How to debug the CrashLoopBackOff in Kubernetes when pod is not starting

Here is my learning of how I debugged the CrashLoopBackOff in kubernetes when the pod wasn’t starting.

I wanted to deploy the jenkins docker image in the cluster. As mentioned in the jenkins docker  repo I wanted to mount an external drive which is an AWS EBS volume.  Here is my deployment yaml.

After starting the deployment the pod never came up and this the output of  kubectl get pod

NAME                                      READY      STATUS                  RESTARTS  AGE
jenkins-3317895845-x84u3  0/1       CrashLoopBackOff      10                 27m

The next step was to issue the kubectl describe pod jenkins-3317895845-x84u3

So from the logs I could make out the container is being pulled correctly but it is failing on StartContainer.  Now based on this information the next step was to get the docker logs. But the docker logs aren’t accessible from my box because it is managed by kubernetes.

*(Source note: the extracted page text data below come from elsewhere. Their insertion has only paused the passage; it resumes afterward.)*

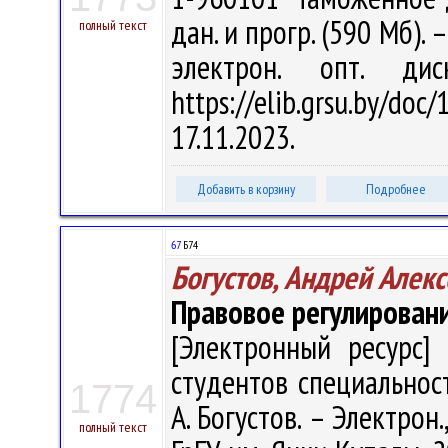
дан. и прогр. (590 Мб). 
полный текст
электрон. опт. ди
https://elib.grsu.by/d
17.11.2023.
Добавить в корзину
Подробнее
67
Б74
Богустов, Андрей Алек
Правовое регулирован
[Электронный ресурс] 
студентов специальност
1774
А. Богустов. – Электрон.,
полный текст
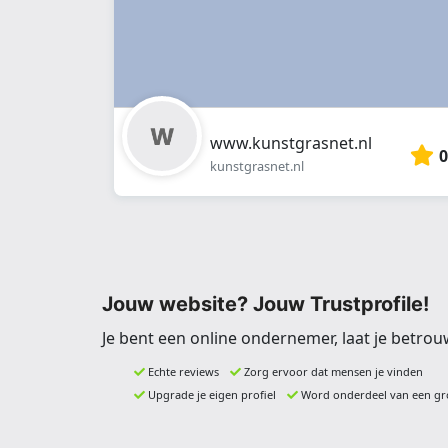
www.kunstgrasnet.nl
0
kunstgrasnet.nl
Jouw website? Jouw Trustprofile!
Je bent een online ondernemer, laat je betrou
Echte reviews
Zorg ervoor dat mensen je vinden
Upgrade je eigen profiel
Word onderdeel van een gr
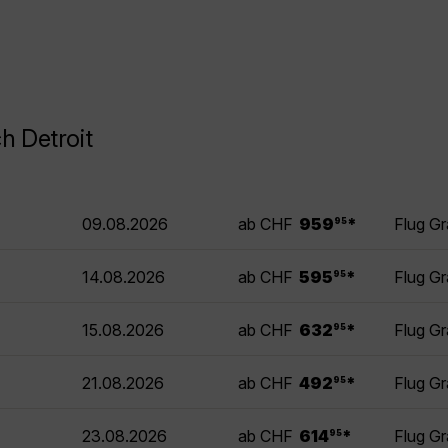
h Detroit
.
09.08.2026
ab CHF
959
*
Flug Gr
95
.
14.08.2026
ab CHF
595
*
Flug Gr
95
.
15.08.2026
ab CHF
632
*
Flug Gr
95
.
21.08.2026
ab CHF
492
*
Flug Gr
95
.
23.08.2026
ab CHF
614
*
Flug Gr
95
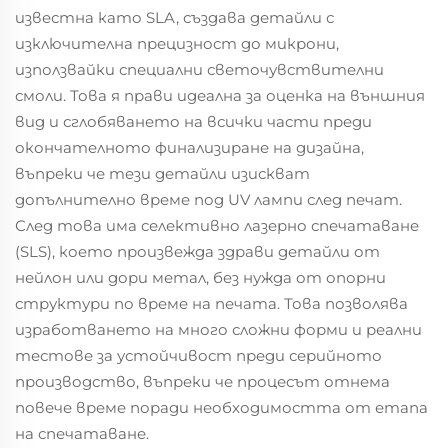
известна като SLA, създава детайли с
изключителна прецизност до микрони,
използвайки специални светочувствителни
смоли. Това я прави идеална за оценка на външния
вид и сглобяването на всички части преди
окончателното финализиране на дизайна,
въпреки че тези детайли изискват
допълнително време под UV лампи след печат.
След това има селективно лазерно спечатаване
(SLS), което произвежда здрави детайли от
нейлон или дори метал, без нужда от опорни
структури по време на печата. Това позволява
изработването на много сложни форми и реални
тестове за устойчивост преди серийното
производство, въпреки че процесът отнема
повече време поради необходимостта от етапа
на спечатаване.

The only way to get the docker logs was to actually ssh into the box.

But which box should I ssh? The describe output has the node information which is Node: ip-172-20-0-29.us-west-2.compute.internal/172.20.0.29 . This is the private ip of the box in aws but with that information you should be able to figure out the public ip to ssh.

Now I know I have to ssh but where is the key for this server. If you have used the kube-up.sh then the keys would be stored  in this location ~/.ssh/kube_aws_rsa. ssh -i ~/.ssh/kube_aws_rsa admin@public-ip-oftheabovenode.

After sshing into the box I issued the command sudo docker ps -a | grep naveen because the container could have been stopped and looked for naveen because that was my container name. This gave me container id which was stopped with exit status as 1.

And this was the output of docker logs command

admin@ip-172-20-0-29:~$ sudo docker logs c98a338268a1
touch: cannot touch ‘/var/jenkins_home/copy_reference_file.log’: Permission denied
Can not write to /var/jenkins_home/copy_reference_file.log. Wrong volume permissions?

which identified the /var/jenkins_home  which was mounted with aws ebs voulme  didn’t have permission to write by the jenkins user https://github.com/kubernetes/kubernetes/issues/2630.

And after doing all of this I realized I could have done kubectl logs jenkins-3317895845-x84u3 which would have given the same output without having to ssh into the box. But knowing this handy because when things go wrong we really need to debug the root cause.